Secondly, folks on the western side of the state who drive around with those “House Divided” Hogs/OU license plates need to make a decision on where their loyalty lies before Oklahoma joins the league. Can’t do both.

Adding Texas and Oklahoma to the SEC is a big deal and sports fans in Arkansas, especially the younger ones, should know what to expect when they move into the neighborhood.

Texas, first.

Texas fans are loud and obnoxious — the type who’d show up to a dance recital decked out in a cowboy hat and a long, black duster coat just to make a grand entrance. Texas remains arrogant despite the fact they’ve been getting their butts beat on a regular basis the last 20 years.

Arkansas is no better than third on their list of rivals behind Oklahoma and Texas A&M. Texas holds a 56-22-0 series lead over Arkansas, and the Longhorns have won games where it appeared surely they were about to lose.

I saw it in 1977 when Earl Campbell took a swing pass and went 28 yards to set up a late touchdown that beat Arkansas 13-9. It was the only loss of the year for Lou Holtz and the Razorbacks, who finished 11-1 and ranked No. 3 in the country.

I saw it in 2004 when Arkansas appeared on the verge of an upset of the No. 7 ranked Longhorns. But Matt Jones was stripped from behind while fighting for extra yardage and Texas recovered at the 8 to preserve a 22-20 victory.

I saw it in 1969 as a little boy sitting too close to the TV when No. 1 Texas rallied from a 14-0 deficit to defeat No. 2 Arkansas 15-14. Heartache, for sure. While then-president Richard Nixon joined the Longhorns in their locker room, I left a full room at our house to go outside and cry alone. I was met there by my brother, who was already in tears.

Losing that so-called “Game of the Century” remains the ultimate heartbreak in the history of Arkansas sports to the players involved and to the fans who watched it.

Now for Oklahoma, which holds a 10-4-1 series lead over the Razorbacks.
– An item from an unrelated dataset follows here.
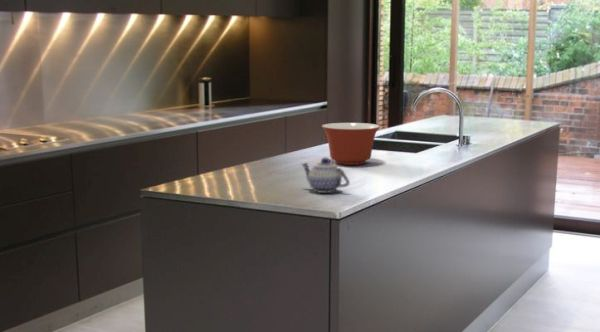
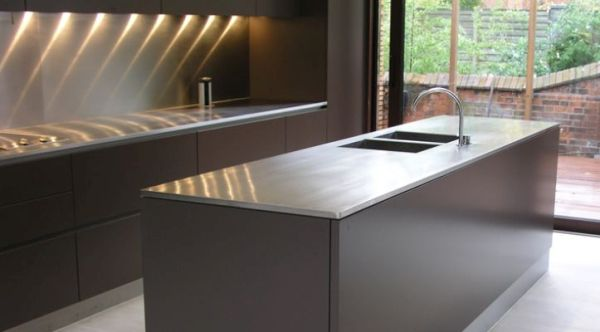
- teapot [300,157,351,194]
- mixing bowl [321,122,381,166]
Arkansas compiled a 22-game winning streak from 1963 to 1965. That’s pretty good, except when you compare it to Oklahoma, which has compiled winning streaks of 28, 31, and 47 games, still the longest in the history of college football.

I remember the betting line changing substantially in 1977 after Lou Holtz suspended four starters for violating team rules before facing No. 2 Oklahoma in the Orange Bowl. It was a principled move by Holtz, one I’m sure many coaches wouldn’t make today. Holtz rallied the team and backup running back Roland Sales rushed for 205 yards as the Razorbacks stunned the Sooners, 31-6.

The 1977 football season is arguably second-best at Arkansas behind the 1964 team that went 11-0 and was declared national champions by the Football Writers Association of America after beating Nebraska in the Cotton Bowl.

Do you remember the statistics for Arkansas at the Cotton Bowl in 2002, when Oklahoma beat the Hogs 10-3? I do.

Six first downs. Nine sacks. Two completions. Fifty stinkin’ yards.

Arkansas was so bad offensively that may have been the reason bowl officials decided to removed the word “Classic” from Cotton Bowl Classic. OK, maybe not.

I’ve revealed nothing here that Arkansas fans 50 years and older don’t already know about Texas and Oklahoma. You’ve done your part in standing up to the aggressors, celebrating the victories and suffering in the painful defeats.

So, it’s up to new generations of Arkansas fans to pick up the slack for the old-timers and match the passion of the conference newcomers when they come strutting into our neighborhood. Pump up the pep rallies. Call into radio shows, watch previews on TV and visit our newspaper website for the best Razorbacks coverage in the state.

Most importantly, go to the games and be loud.

The Razorbacks will need your youthful enthusiasm in what will become an even bigger and bolder SEC.